A Uefa (União das Associações Europeias de Futebol) anunciou no dia 3 de outubro uma medida drástica contra a proposta da Fifa de criar uma empresa para administrar seus torneios e vender ações a investidores privados. Após uma reunião virtual, a entidade europeia decidiu que as 55 federações do continente boicotarão todas as competições da Fifa enquanto a proposta estiver em vigor.
O documento divulgado pela Uefa afirma: “Nenhuma seleção nacional da Uefa participará de qualquer competição da Fifa enquanto essas propostas permanecerem em pauta, a menos que a ideia seja totalmente abandonada e haja garantias vinculantes”. Este boicote pode ter consequências sérias, especialmente para a Copa do Mundo Feminina 2027, que será realizada no Brasil.
Proposta da Fifa e suas implicações
A proposta da Fifa, apresentada em 1 de outubro, visa a criação da Fifa Forward Enterprise, uma nova empresa que operaria a comercialização e organização de todas as competições da entidade. A Fifa espera arrecadar 4,2 bilhões de dólares com essa iniciativa, que inclui um aumento significativo no repasse para as federações, passando de 8 milhões para 20 milhões de dólares.
O presidente da Fifa, Gianni Infantino, defendeu a proposta em um vídeo, afirmando que a venda de ações passará por votação com todas as associações-membro e pelo conselho da organização. A Uefa, por sua vez, recebeu apoio da Concacaf e da AFC, representando um total de 143 dos 211 membros da Fifa.
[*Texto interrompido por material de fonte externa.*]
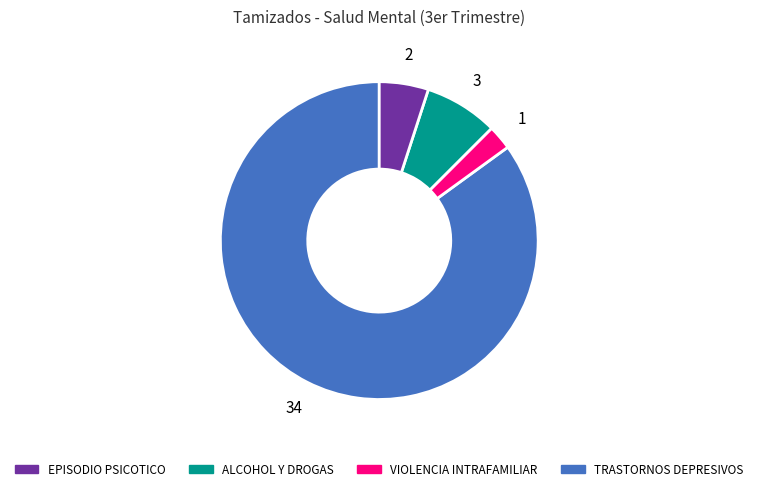

Is there any slice that represents more than half of the pie?

Yes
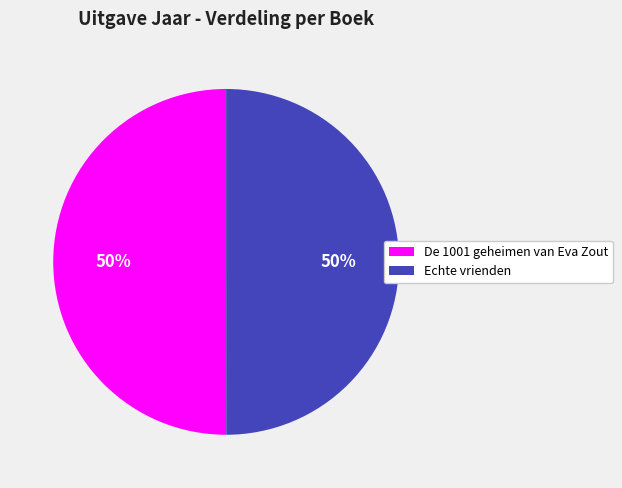

The De 1001 geheimen van Eva Zout slice represents 61% of the pie. True or false?

False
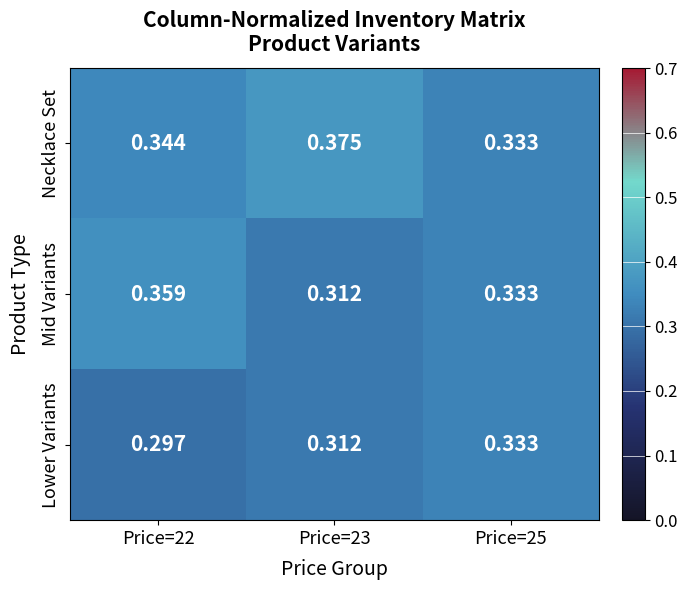

List the series in order of their peak value, highest first.

Necklace Set, Mid Variants, Lower Variants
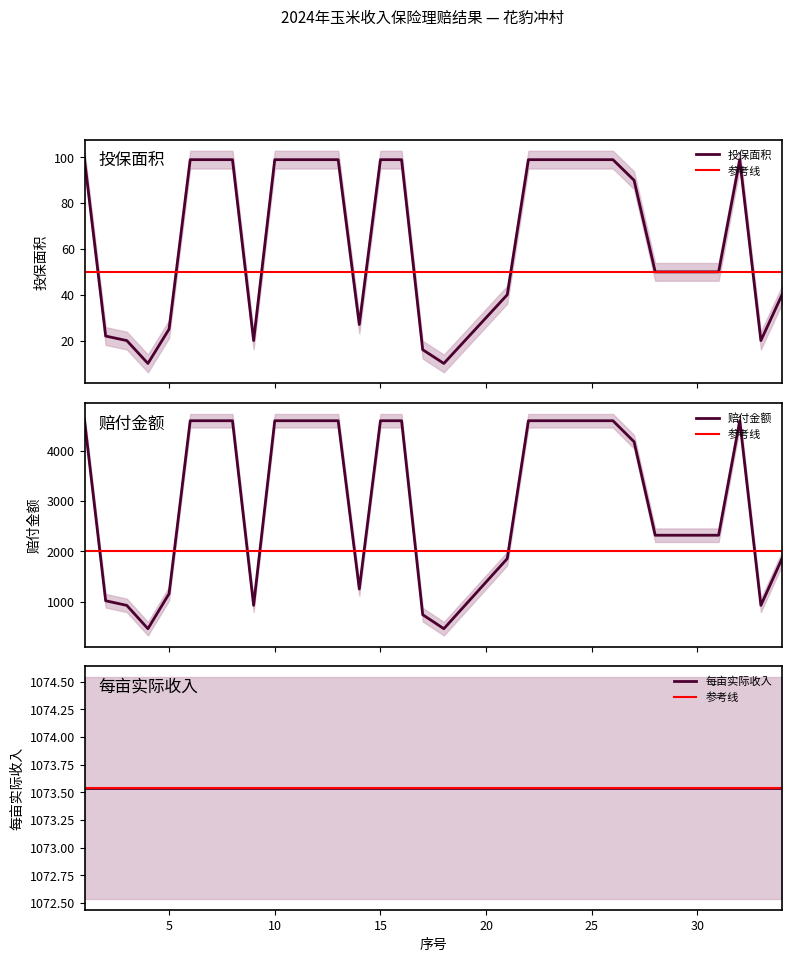

What is the maximum value for 投保面积?

99.0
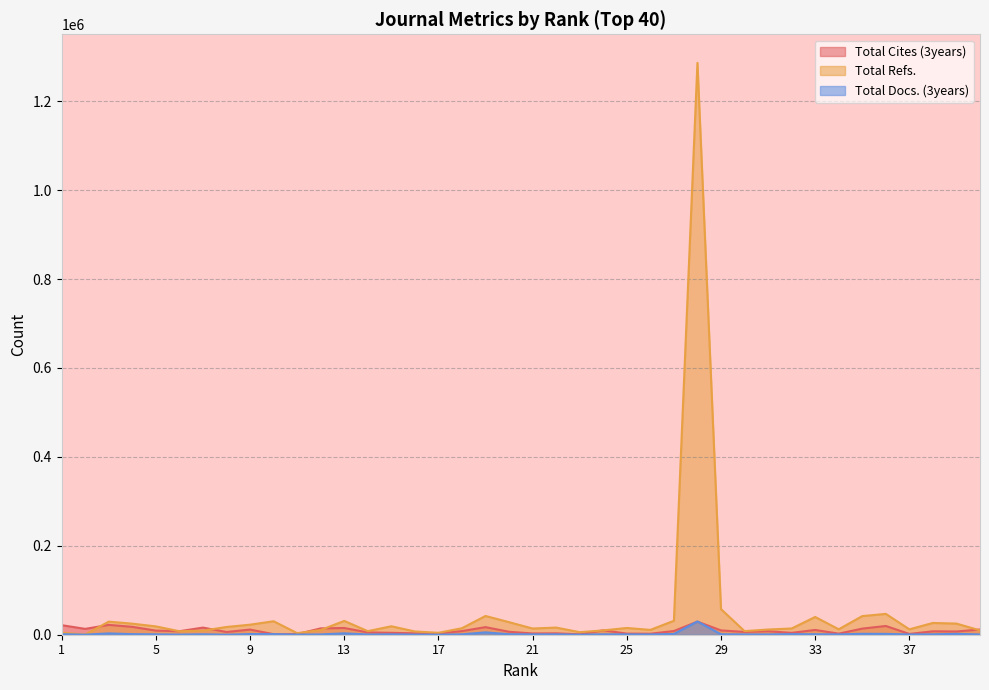

In Total Docs. (3years), how many points are higher than both neighbors (excluding endpoints)?

12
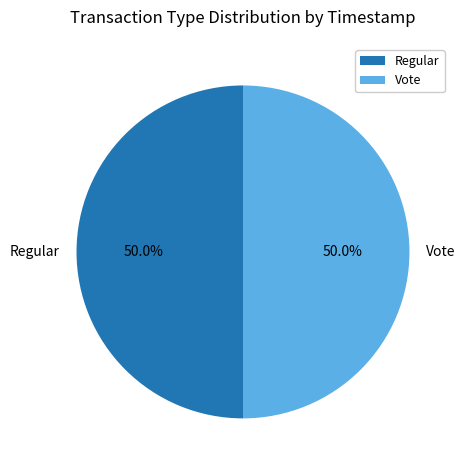

To the nearest percent, what is the average slice percentage?

50%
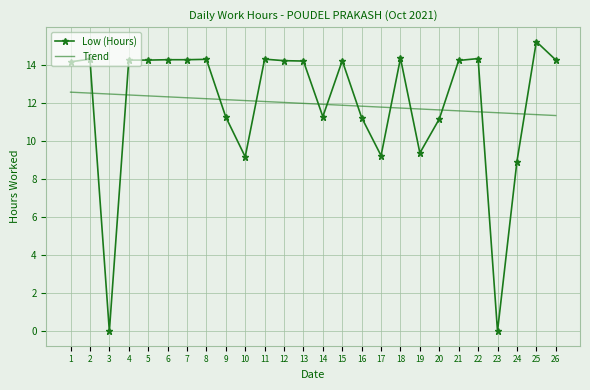

Is it true that Trend equals 12.5 at 3?

True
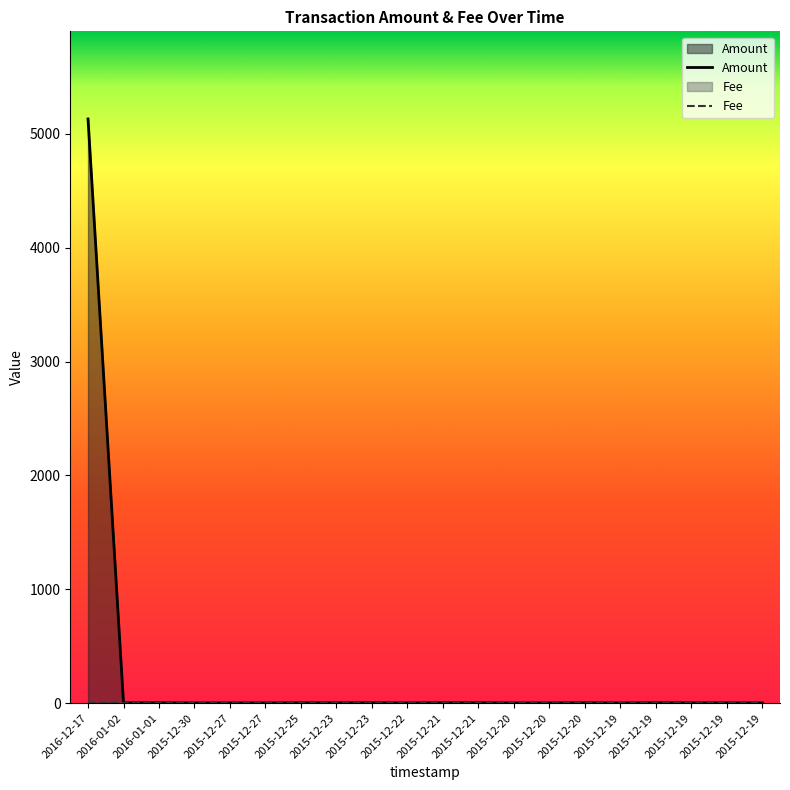

True or false: the data shows 2 at 2015-12-20.

True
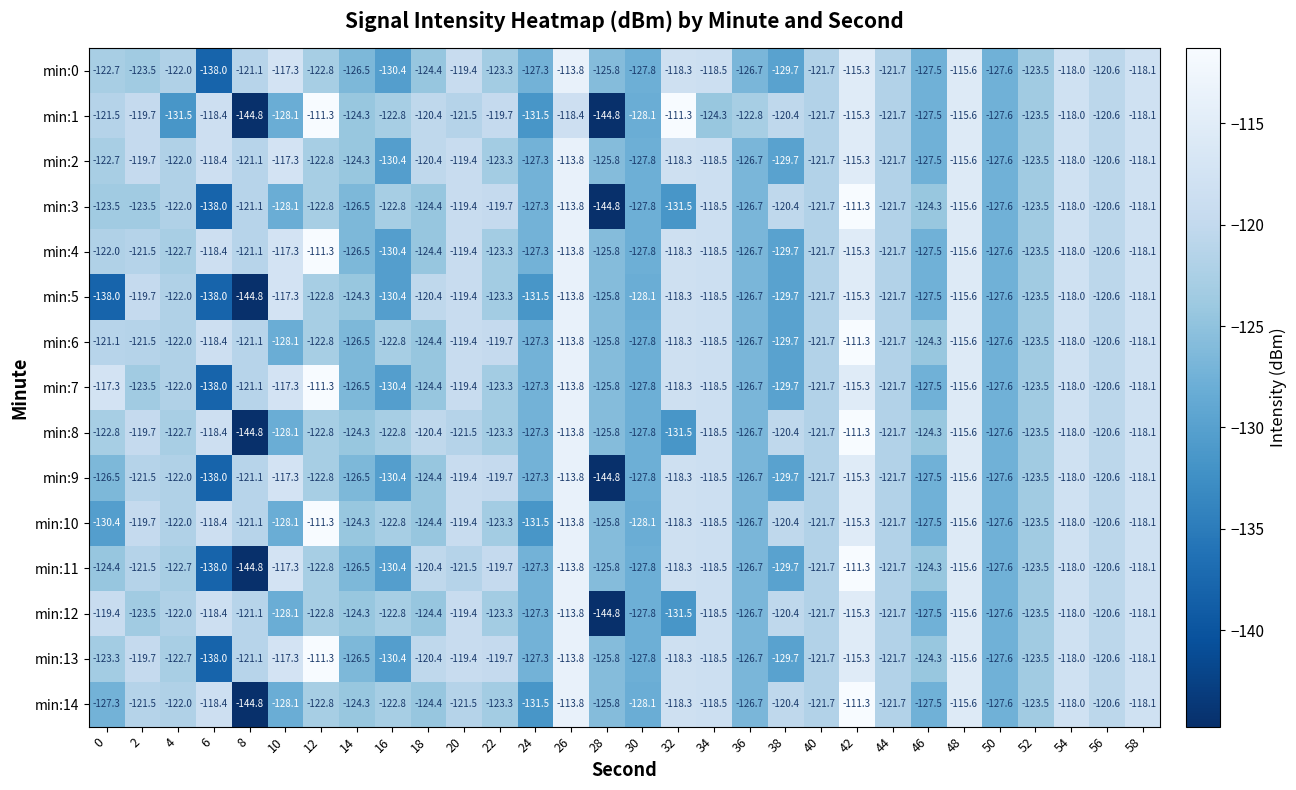

At which category is the sum across all series the highest?

42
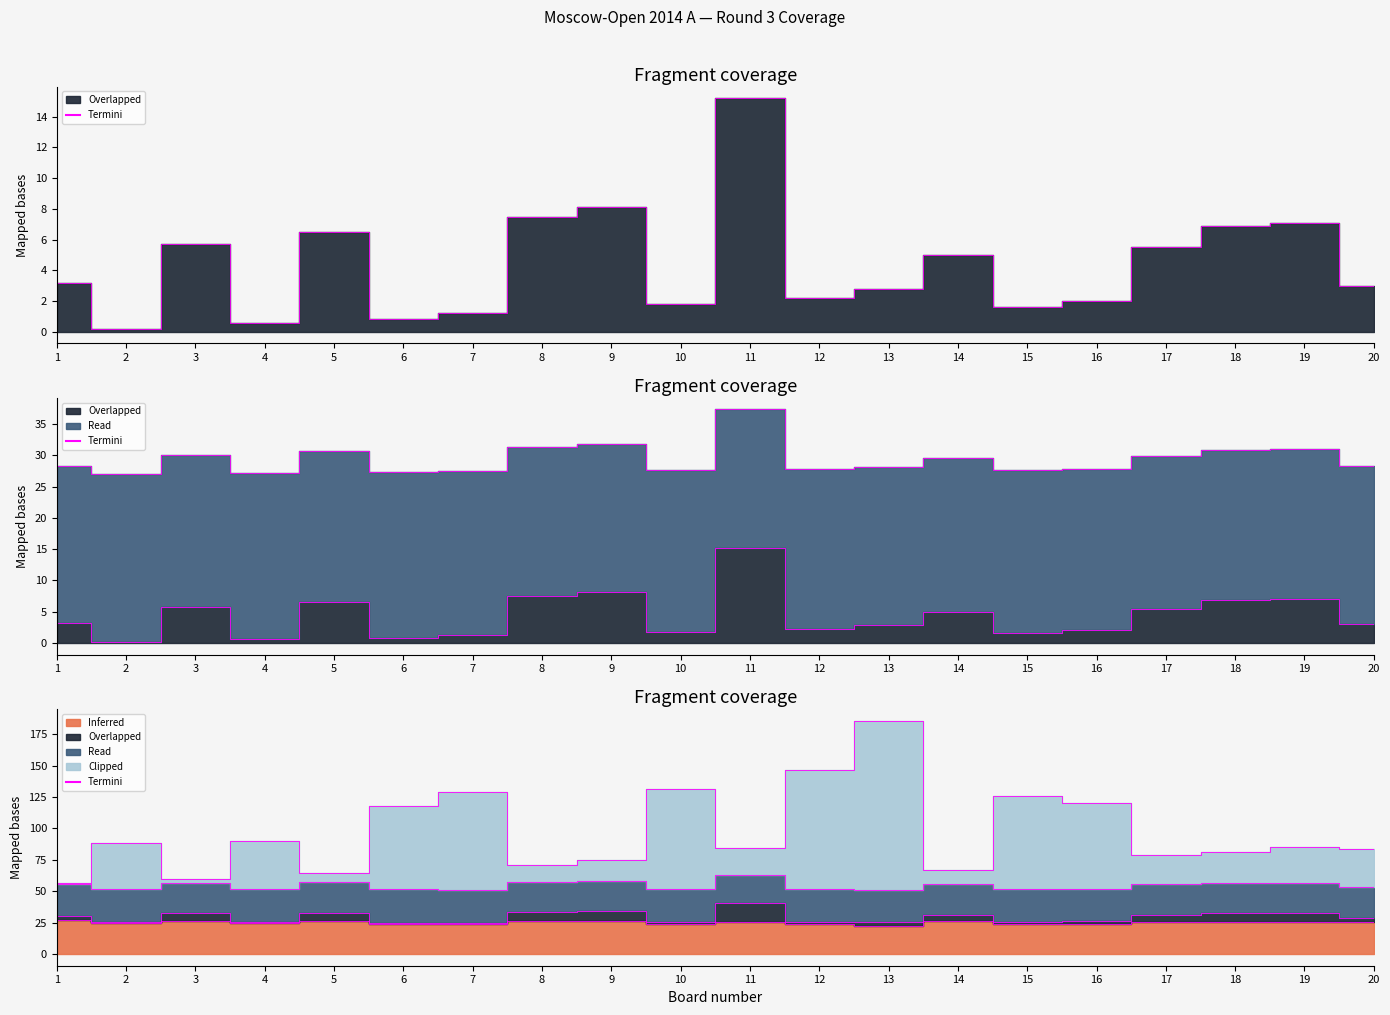

At which label is Clipped closest to 121?

16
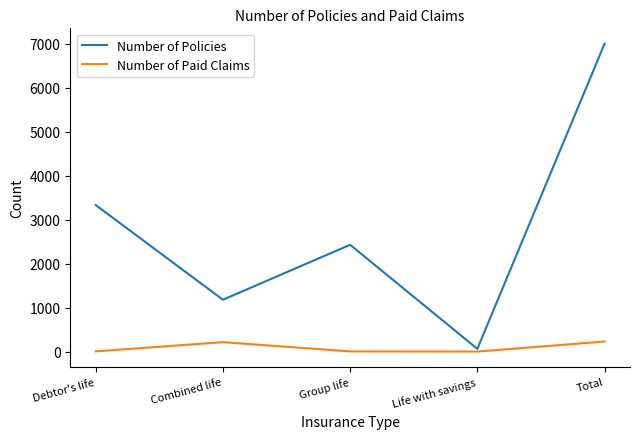

Which series has the largest range (max minus min)?

Number of Policies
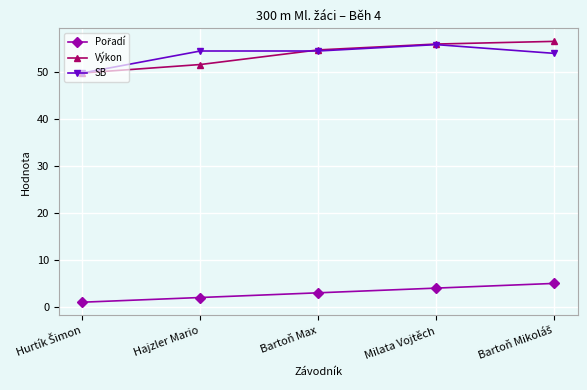

At how many categories does at least one series exceed 31?

5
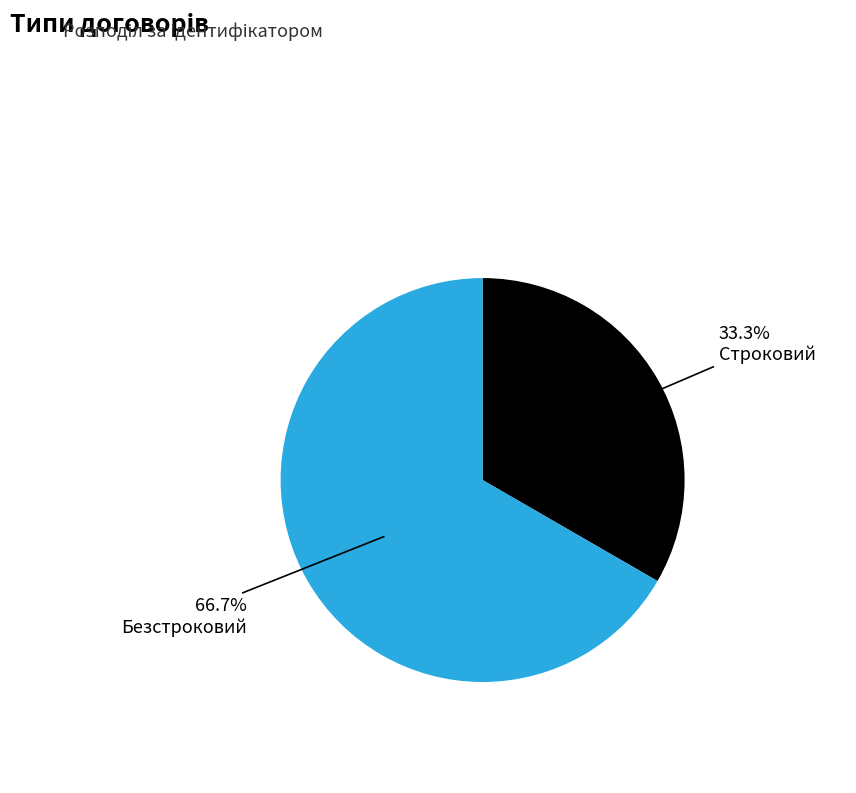

How many slices are in this pie chart?

2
Reação da Uefa e suas críticas
A Uefa expressou sua oposição à proposta da Fifa, afirmando que a Copa do Mundo não pode ser tratada como um produto de investimento. Em nota, a entidade destacou que a proposta foi concebida sem consulta significativa e que isso representa uma falha de liderança da Fifa. A Uefa considera a abordagem da Fifa como uma forma de coerção, afirmando que as associações nacionais enfrentam um ultimato: aceitar a apropriação das competições ou arcar com as consequências.
Opinião
A situação entre a Uefa e a Fifa revela um conflito profundo sobre o futuro do futebol, levantando questões sobre a governança e a comercialização das competições mais importantes do esporte.